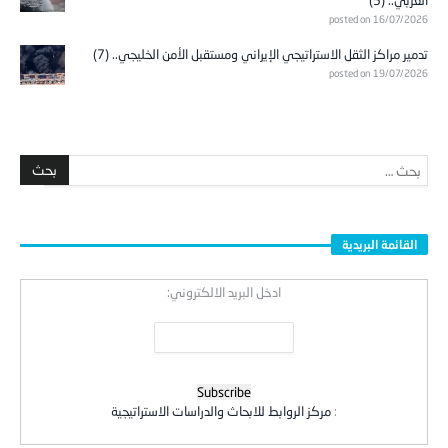
العربي.. (5)
posted on 16/07/2026
تدمير مراكز الثقل الاستراتيجي الإيراني ومستقبل الأمن الخليجي.. (7)
posted on 19/07/2026
القائمة البريدية
ادخل البريد الالكتروني:
:
مركز الروابط للابحاث والدراسات الاستراتيجية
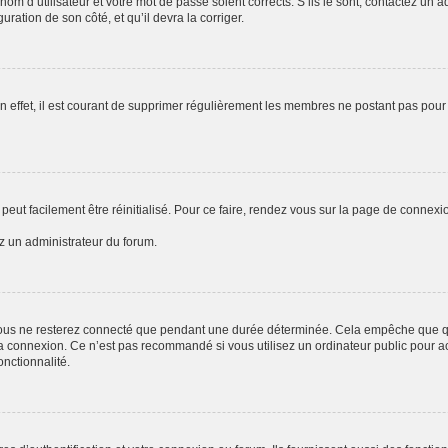
om d’utilisateur et votre mot de passe soient corrects. S’ils le sont, contactez un a
uration de son côté, et qu’il devra la corriger.
n effet, il est courant de supprimer régulièrement les membres ne postant pas pour 
peut facilement être réinitialisé. Pour ce faire, rendez vous sur la page de connexi
ez un administrateur du forum.
ous ne resterez connecté que pendant une durée déterminée. Cela empêche que quel
a connexion. Ce n’est pas recommandé si vous utilisez un ordinateur public pour acc
onctionnalité.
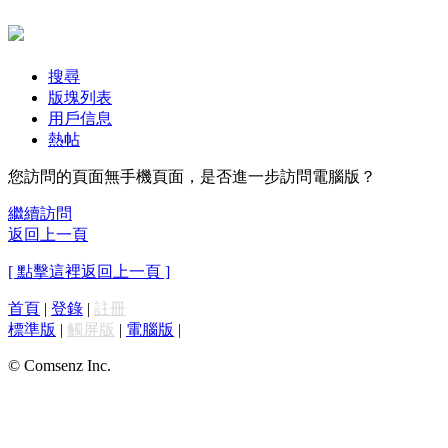
搜尋
版塊列表
用戶信息
熱帖
您訪問的頁面無手機頁面，是否進一步訪問電腦版？
繼續訪問
返回上一頁
[ 點擊這裡返回上一頁 ]
首頁
|
登錄
|
註冊
標準版
|
觸屏版
|
電腦版
|
© Comsenz Inc.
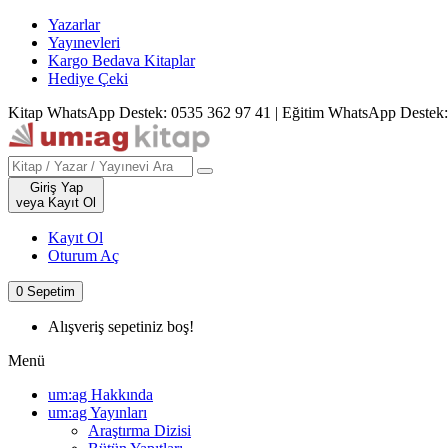
Yazarlar
Yayınevleri
Kargo Bedava Kitaplar
Hediye Çeki
Kitap WhatsApp Destek: 0535 362 97 41
|
Eğitim WhatsApp Destek:
Giriş Yap
veya Kayıt Ol
Kayıt Ol
Oturum Aç
0
Sepetim
Alışveriş sepetiniz boş!
Menü
um:ag Hakkında
um:ag Yayınları
Araştırma Dizisi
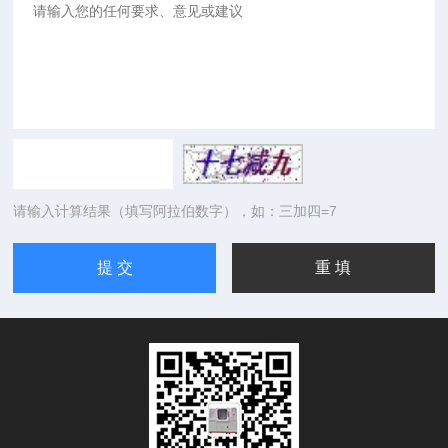
请输入计算结果（填写阿拉伯数字），如：三加四=7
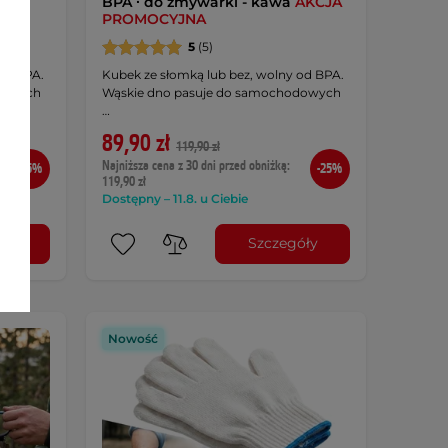
ski
BPA ∙ do zmywarki - kawa
AKCJA
PROMOCYJNA
5
(5)
od BPA.
Kubek ze słomką lub bez, wolny od BPA.
dowych
Wąskie dno pasuje do samochodowych
…
89,90 zł
119,90 zł
Najniższa cena z 30 dni przed obniżką:
-25%
-25%
119,90 zł
Dostępny – 11.8. u Ciebie
óły
Szczegóły
Nowość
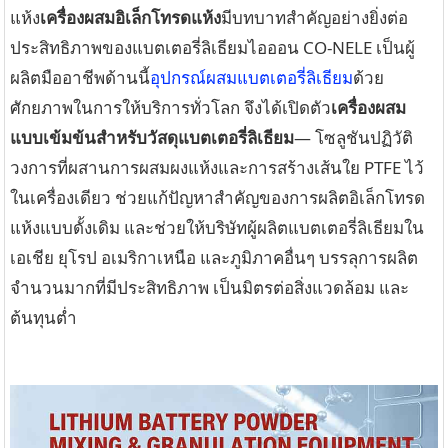
แห้ง
เครื่องผสมอิเล็กโทรดแห้ง
มีบทบาทสำคัญอย่างยิ่งต่อ
ประสิทธิภาพของแบตเตอรี่ลิเธียมไอออน CO-NELE เป็นผู้
ผลิตมืออาชีพด้านนี้
อุปกรณ์ผสมแบตเตอรี่ลิเธียม
ด้วย
ศักยภาพในการให้บริการทั่วโลก จึงได้เปิดตัว
เครื่องผสม
แบบเข้มข้นสำหรับวัสดุแบตเตอรี่ลิเธียม
— โซลูชันปฏิวัติ
วงการที่ผสานการผสมผงแห้งและการสร้างเส้นใย PTFE ไว้
ในเครื่องเดียว ช่วยแก้ปัญหาสำคัญของการผลิตอิเล็กโทรด
แห้งแบบดั้งเดิม และช่วยให้บริษัทผู้ผลิตแบตเตอรี่ลิเธียมใน
เอเชีย ยุโรป อเมริกาเหนือ และภูมิภาคอื่นๆ บรรลุการผลิต
จำนวนมากที่มีประสิทธิภาพ เป็นมิตรต่อสิ่งแวดล้อม และ
ต้นทุนต่ำ
งงานผสมคอนกรีตสำเร็จรูป
เครื่องผสมคอนกรีตสำหรับห้องปฏิบัติ
เ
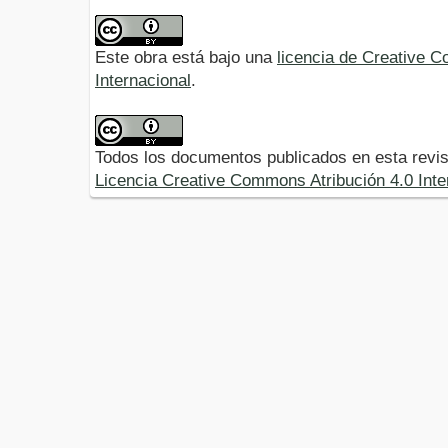
Este obra está bajo una
licencia de Creative 
Internacional
.
Todos los documentos publicados en esta revis
Licencia Creative Commons Atribución 4.0 Inte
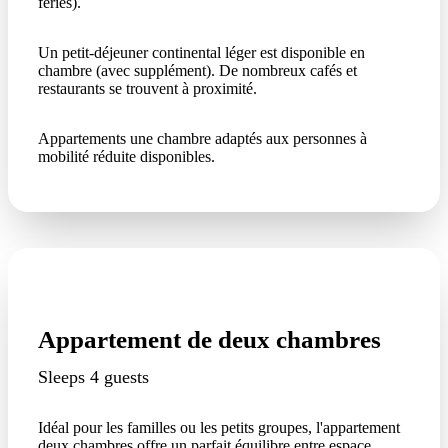
fériés).
Un petit-déjeuner continental léger est disponible en
chambre (avec supplément). De nombreux cafés et
restaurants se trouvent à proximité.
Appartements une chambre adaptés aux personnes à
mobilité réduite disponibles.
Appartement de deux chambres
Sleeps 4 guests
Idéal pour les familles ou les petits groupes, l'appartement
deux chambres offre un parfait équilibre entre espace,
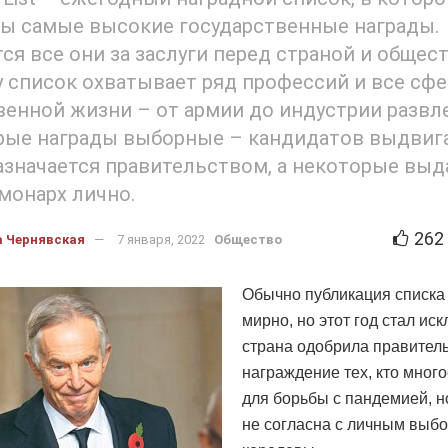
ы самые высокие государственные награды.
ся все они за заслуги перед страной и общес
 список охватывает ряд профессий и все сф
енной жизни – от армии до индустрии развл
ые награды выборные – кандидатов выдвига
азначается правительством, а некоторые выд
монарх лично.
262
а Чернявская
7 января, 2022
Общество
Обычно публикация списка
мирно, но этот год стал ис
страна одобрила правител
награждение тех, кто мног
для борьбы с пандемией, н
не согласна с личным выб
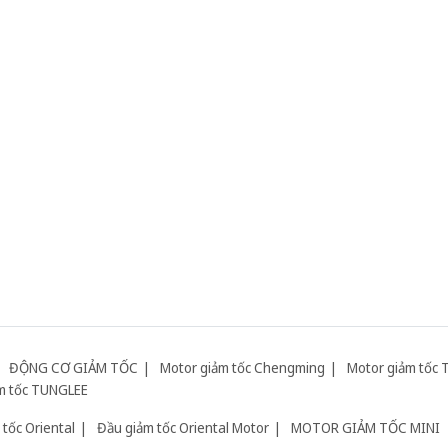
ĐỘNG CƠ GIẢM TỐC
Motor giảm tốc Chengming
Motor giảm tốc 
m tốc TUNGLEE
tốc Oriental
Đầu giảm tốc Oriental Motor
MOTOR GIẢM TỐC MINI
-=-=-
* Task details
Give the number of lines in the entries that contain the word "Oriental", with no other text.

* Output for this task
2